News and updates for the Patrick Wymark Boardroom - a website about the Power Game actor.

Maintained by Harry Dobermann. Email me at harry@wymark.org.uk

The Garrison

Uncategorised Posted on Thu, August 06, 2020 22:39:06

Saturday 8th August at 8:30 am on Talking Pictures TV – another chance to see Patrick Wymark as Captain Williams in The Garrison – an episode of Sir Francis Drake starring Terence Morgan. More details here



A Witchfinders Sequel – Saintly Turnip & Onion Soup

Uncategorised Posted on Sat, August 01, 2020 17:23:26

Dedicated followers of these chronicles will recall my attempt to make Ian Ogilvy’s Turnip and Onion Soup in a Witchfinder General themed test eat for the Vincent Price CoStar Cookbook being masterminded by Silver Screen Suppers and Vincent Price Legacy UK. It was slightly compromised by only being able to obtain an anachronistic swede during the Covid lockdown.
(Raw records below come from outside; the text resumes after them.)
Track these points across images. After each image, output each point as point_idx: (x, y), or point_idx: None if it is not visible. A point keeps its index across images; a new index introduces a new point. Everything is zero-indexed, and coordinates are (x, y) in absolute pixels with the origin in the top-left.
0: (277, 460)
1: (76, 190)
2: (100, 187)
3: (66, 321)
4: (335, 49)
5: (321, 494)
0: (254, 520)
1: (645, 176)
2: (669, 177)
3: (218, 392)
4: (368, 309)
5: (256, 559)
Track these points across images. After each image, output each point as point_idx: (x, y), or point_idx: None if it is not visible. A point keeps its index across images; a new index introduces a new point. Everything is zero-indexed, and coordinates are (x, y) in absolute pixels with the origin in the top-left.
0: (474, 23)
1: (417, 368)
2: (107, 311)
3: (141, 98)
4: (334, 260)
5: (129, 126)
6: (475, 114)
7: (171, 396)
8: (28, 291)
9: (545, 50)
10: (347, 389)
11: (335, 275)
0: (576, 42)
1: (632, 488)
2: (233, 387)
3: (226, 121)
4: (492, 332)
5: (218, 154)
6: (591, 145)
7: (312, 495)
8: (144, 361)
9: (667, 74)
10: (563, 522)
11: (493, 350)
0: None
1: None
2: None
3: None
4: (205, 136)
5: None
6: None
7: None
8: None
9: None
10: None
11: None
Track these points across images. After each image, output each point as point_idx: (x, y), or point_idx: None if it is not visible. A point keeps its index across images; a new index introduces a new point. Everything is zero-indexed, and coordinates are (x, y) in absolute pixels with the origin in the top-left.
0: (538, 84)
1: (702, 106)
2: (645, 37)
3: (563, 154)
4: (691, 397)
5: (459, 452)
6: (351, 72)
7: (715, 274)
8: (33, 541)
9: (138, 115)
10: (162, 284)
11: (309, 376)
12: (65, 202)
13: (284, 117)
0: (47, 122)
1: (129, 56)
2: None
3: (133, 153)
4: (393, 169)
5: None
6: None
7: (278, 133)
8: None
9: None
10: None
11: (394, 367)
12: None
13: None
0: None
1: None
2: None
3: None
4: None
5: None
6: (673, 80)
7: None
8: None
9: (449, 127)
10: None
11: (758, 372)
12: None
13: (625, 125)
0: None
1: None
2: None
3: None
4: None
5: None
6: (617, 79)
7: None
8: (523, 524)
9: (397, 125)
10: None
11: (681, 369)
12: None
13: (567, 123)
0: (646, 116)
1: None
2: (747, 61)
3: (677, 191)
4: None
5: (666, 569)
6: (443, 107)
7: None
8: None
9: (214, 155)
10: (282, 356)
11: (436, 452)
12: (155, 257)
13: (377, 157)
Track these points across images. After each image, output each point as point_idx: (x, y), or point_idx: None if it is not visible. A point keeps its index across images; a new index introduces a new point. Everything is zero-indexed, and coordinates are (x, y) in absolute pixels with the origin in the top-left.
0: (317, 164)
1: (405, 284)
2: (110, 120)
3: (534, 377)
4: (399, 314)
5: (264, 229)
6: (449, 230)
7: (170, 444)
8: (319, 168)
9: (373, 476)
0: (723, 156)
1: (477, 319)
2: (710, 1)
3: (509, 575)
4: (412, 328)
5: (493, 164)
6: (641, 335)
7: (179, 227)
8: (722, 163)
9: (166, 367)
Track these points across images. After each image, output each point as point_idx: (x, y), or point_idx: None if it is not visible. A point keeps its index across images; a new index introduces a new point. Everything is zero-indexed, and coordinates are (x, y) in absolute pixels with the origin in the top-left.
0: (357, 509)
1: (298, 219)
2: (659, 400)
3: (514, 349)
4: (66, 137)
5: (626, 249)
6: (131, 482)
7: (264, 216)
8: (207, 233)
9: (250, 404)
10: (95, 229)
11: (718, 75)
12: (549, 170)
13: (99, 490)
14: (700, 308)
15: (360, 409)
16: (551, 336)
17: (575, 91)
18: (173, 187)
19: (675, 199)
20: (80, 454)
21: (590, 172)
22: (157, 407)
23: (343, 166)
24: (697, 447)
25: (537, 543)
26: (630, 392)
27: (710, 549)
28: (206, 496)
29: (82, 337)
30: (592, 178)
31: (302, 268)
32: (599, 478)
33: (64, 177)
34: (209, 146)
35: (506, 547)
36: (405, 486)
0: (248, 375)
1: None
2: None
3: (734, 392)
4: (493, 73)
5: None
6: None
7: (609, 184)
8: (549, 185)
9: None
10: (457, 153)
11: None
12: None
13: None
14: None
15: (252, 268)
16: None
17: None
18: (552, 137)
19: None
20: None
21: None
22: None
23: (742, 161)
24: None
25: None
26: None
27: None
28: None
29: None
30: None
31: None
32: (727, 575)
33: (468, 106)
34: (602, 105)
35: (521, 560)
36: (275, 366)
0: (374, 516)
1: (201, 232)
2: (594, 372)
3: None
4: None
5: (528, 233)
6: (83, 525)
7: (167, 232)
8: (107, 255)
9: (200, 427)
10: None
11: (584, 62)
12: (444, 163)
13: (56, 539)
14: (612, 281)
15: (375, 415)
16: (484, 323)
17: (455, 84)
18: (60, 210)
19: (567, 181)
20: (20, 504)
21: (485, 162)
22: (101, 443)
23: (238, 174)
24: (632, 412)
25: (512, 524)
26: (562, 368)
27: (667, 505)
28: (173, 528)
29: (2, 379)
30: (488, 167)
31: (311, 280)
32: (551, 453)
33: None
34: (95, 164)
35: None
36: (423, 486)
However, in the brief window that was the loosening of the lockdown, I was able to procure one turnip!

It even says Turnip on the label!

Despite the fact that the turnip is more appropriate to the timescale of Witchfinder General – in the interests of variety, I am dedicating this third attempt at Ian Ogilvy’s Turnip and Onion Soup to Return of the Saint.

The Turnip unfrocked

With the turnip sliced into heavenly haloes, a single red-blooded onion for accompaniment and a crushed clove of garlic tipped into a saucepan of melted butter, the alliodea and brassicaceae were treated to a ten minute sauna, before being dusted with flour and the mildest curry powder.

At this point – the most controversial point – the roots and flowers were gradually subsumed into beef stock – and this time acknowledging Simon Templar’s wanderings in Europe and the United States, I tried two Knorr beef stock cubes.

Boil and Simmer

And after boiling, simmering and blending, it was ready to serve!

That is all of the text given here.